Gyotaku Fish-Printing Art from Hawaii

11 fabulous fish printings on rice paper from Maui made with the traditional Japanese method of gyotaku

What Is Gyotaku?

From the artist's web site, Maui Fish Printing:

“Gyotaku reflects a part of Japanese history. Gyotaku, or fish printing, is an ancient, time-honored, traditional Japanese art form. Over a century ago, freshly caught fish were painted with a non-toxic ink and covered with a piece of delicate rice paper.

The paper was then carefully smoothed down, and depending on the amount of pressure applied ... it creates an exact-size imprint of the fish.
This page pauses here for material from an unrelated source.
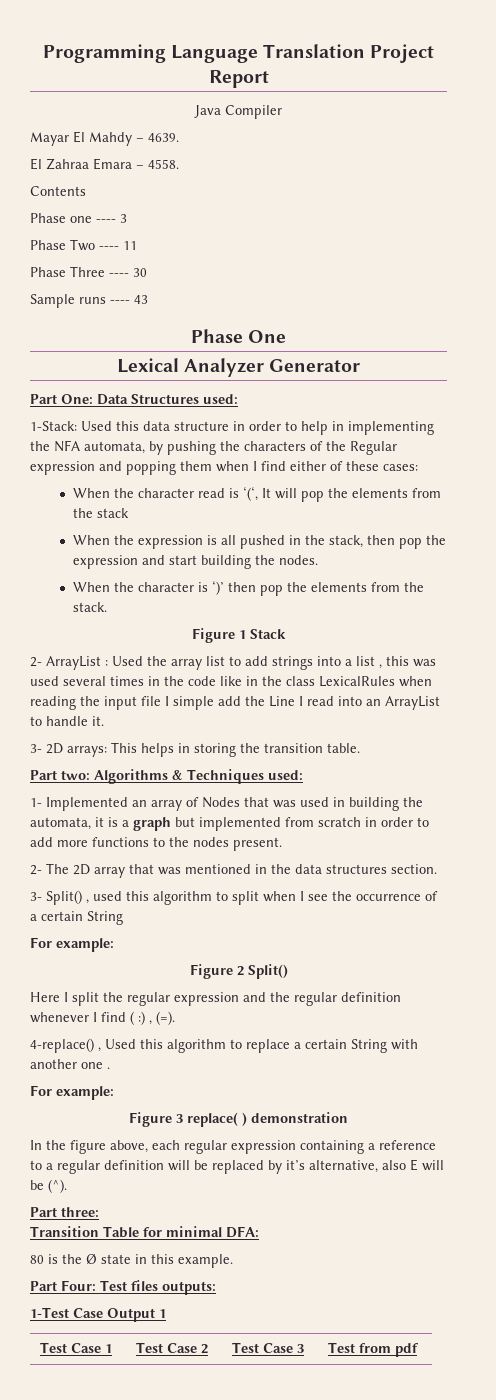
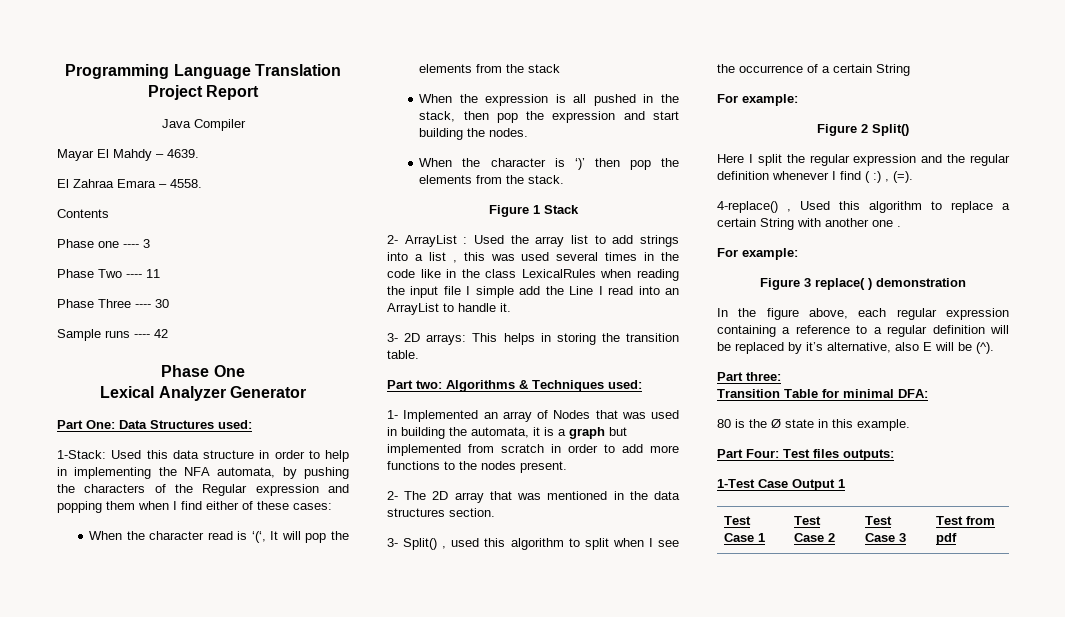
[134,295,148,304] 43 -> [154,329,168,338] 42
Once the print was completed, the fish could be washed and prepared for a meal. Over the years, gyotaku has grown to be recognized as its own art form.” — Brian Heustis

Yellowfin Tuna

Gyotaku fish printing yellowfin tuna
The artist printed this 177-pounder off Oahu.Brian Heustis / Maui Fish Printing

Rusty Jobfish

Gyotaku fish print of a rusty jobfish
From the deep waters of Maui comes this jobfish, commonly called lehi snapper or iron-jawed snapper. Jobfish are in the snapper family and as expected, superb eating.Brian Heustis / Maui Fish Printing

Wahoo

Gyotaku fish print of a wahoo
Wahoo are found in warm seas the world around and are seasonally abundant in Hawaiian waters.This one was caught around one of the offshore fads by the charter boat Piper.Brian Heustis / Maui Fish Printing

Flyingfish

Gyotaku fish print of a flyingfish
This hefty flier (that measured 14 inches) was actually caught on a hook — a little lure that the Maui charter-boat StrikeZone was trolling for aku (skipjack). The artist says it proved very challenging to print.Brian Heustis / Maui Fish Printing

African Pompano

Gyotaku fish print of an African pompano
African pompano are found in most warm seas of the world. These elegant jacks (trevallies) are also called threadfin jacks locally (though that's actually a different species). Large adults lose the long "streamers" (filamentous dorsal and fin rays).Brian Heustis / Maui Fish Printing

Striped Marlin

Gyotaku fish print of a striped marlin
The artist printed this stripe for an first-time angler from Boston, fishing out of Maui,Brian Heustis / Maui Fish Printing

Mahimahi

Gyotaku fish print of a mahi
A big bull mahi (dolphinfish) sports its classic peacock hues. This bad boy weighed in at 43 pounds. This was the artist's first mahi (to print).Brian Heustis / Maui Fish Printing

Hogfish

Gyotaku fish print of a hogfish
Various species of hogfishes are found in tropical seas everywhere. In fact the toothy reef dwellers are members of the wrasse family (Labridae).Brian Heustis / Maui Fish Printing

Cornetfish

Gyotaku fish print of a cornetfish
The odd cornetfishes swim slowly but use their long tubular mouths to create a powerful suction to Hoover in any unwitting prey. This one was more than four feet long.Brian Heustis / Maui Fish Printing

Green Jobfish

Gyotaku fish print of a green jobfish
Unlike the rusty jobfish, the green jobbie (uku to Hawaiians) is found closer to shore around shallower reefs. The tough, elongate member of the snapper clan are found throughout the Indo-Pacific.This one weighed about 12 pounds.Brian Heustis / Maui Fish Printing

Red drum

Gyotaku fish print of a redfish
No, this isn't some Pacific version of the redfish found from Texas to Virginia. The fish was actually caught in Texas and sent to Heustis to use for printing! "She saw my work while visiting Maui and always wanted a fish print, so I got to do a fish we don't have here in Hawaii," he says.Brian Heustis / Maui Fish Printing

About the Artist

Gyotaku artist Brian Heustis
Artist Brian Heustis next to a printing he made directly from a giant yellowfin tuna.Brian Heustis / Maui Fish Printing

Brian Heustis, owner of Maui Fish Printing, moved to Maui about a decade ago and was there first exposed to gyotaku. "My love and passion for the ocean is the core reason for expressing myself and nature through fish printing," he says. "Every fish I print is special, no matter how big or small. Each one has a story to tell, and I consider it my honor to be allowed to tell it."